According to Freedman, being Jewish amidst the festivities results in a fairly quiet-spirited celebration, with her family often simply renting a movie together or making different types of hot chocolate.  Freedman occasionally feels as though she must defend her own holiday to others.

“For Hanukkah, people get gifts, but gifts shouldn’t be the focus,”  Freedman said.  “The story behind Hanukkah comes specifically from celebrating the oil that fueled the Temple’s menorah; it’s about being together and celebrating what the miracle gave to the Jewish people.”

On the other hand, some families prefer not to celebrate any holiday at all, and rather have the event center around harmony and togetherness.  According to Abraham Abouljoud ’21, some pay too much attention to the concept of Christmas itself, rather than who they are celebrating with.

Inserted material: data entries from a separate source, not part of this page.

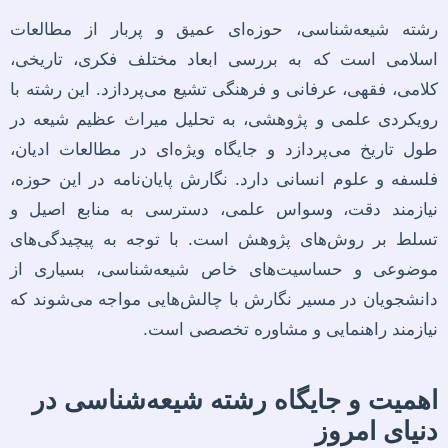
رشته شیعه‌شناسی، حوزه‌ای عمیق و پربار از مطالعات
اسلامی است که به بررسی ابعاد مختلف فکری، تاریخی،
کلامی، فقهی، عرفانی و فرهنگی تشیع می‌پردازد. این رشته با
رویکردی علمی و پژوهشی، به تحلیل میراث عظیم شیعه در
طول تاریخ می‌پردازد و جایگاه ویژه‌ای در مطالعات ادیان،
فلسفه و علوم انسانی دارد. نگارش پایان‌نامه در این حوزه،
نیازمند دقت، وسواس علمی، دسترسی به منابع اصیل و
تسلط بر روش‌های پژوهش است. با توجه به پیچیدگی‌های
موضوعی و حساسیت‌های خاص شیعه‌شناسی، بسیاری از
دانشجویان در مسیر نگارش با چالش‌هایی مواجه می‌شوند که
نیازمند راهنمایی و مشاوره تخصصی است.
اهمیت و جایگاه رشته شیعه‌شناسی در
دنیای امروز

“We celebrate fairly similar, except we don’t go to church,” Abouljoud said.  “Some people make a pretty big deal out of it all.”

Despite admitting to the similarities, Abouljoud feels the way his family celebrates during the holiday season is special in its own way, with the primary focus being on emphasizing the closeness of family.

“I get to see a lot of my cousins that I don’t get to see that often otherwise,”  Abouljoud said. “It’s really fun, and it’s nice to be around my whole family.”

According to a study conducted by Pew Research Center, the differences in the ways people celebrate Christmas stems primarily from age, with younger children less likely to incorporate religious elements into their celebrations.

“Eight-in-ten non-Christians in America also celebrate Christmas, but most view it as a cultural holiday rather than a religious occasion,” the study said.

According to Freedman, one must remember that the season is a time to be dedicated to not the presents, but the love shared among family members.

“When I was younger, my family would have a giant party where we would have a giant game of dreidel, and all of the younger kids would have fun for a while,”  Freedman said.  “Eventually the adults joined too, and everyone felt really connected and a sense of togetherness.  It’s what the holiday season is all about.”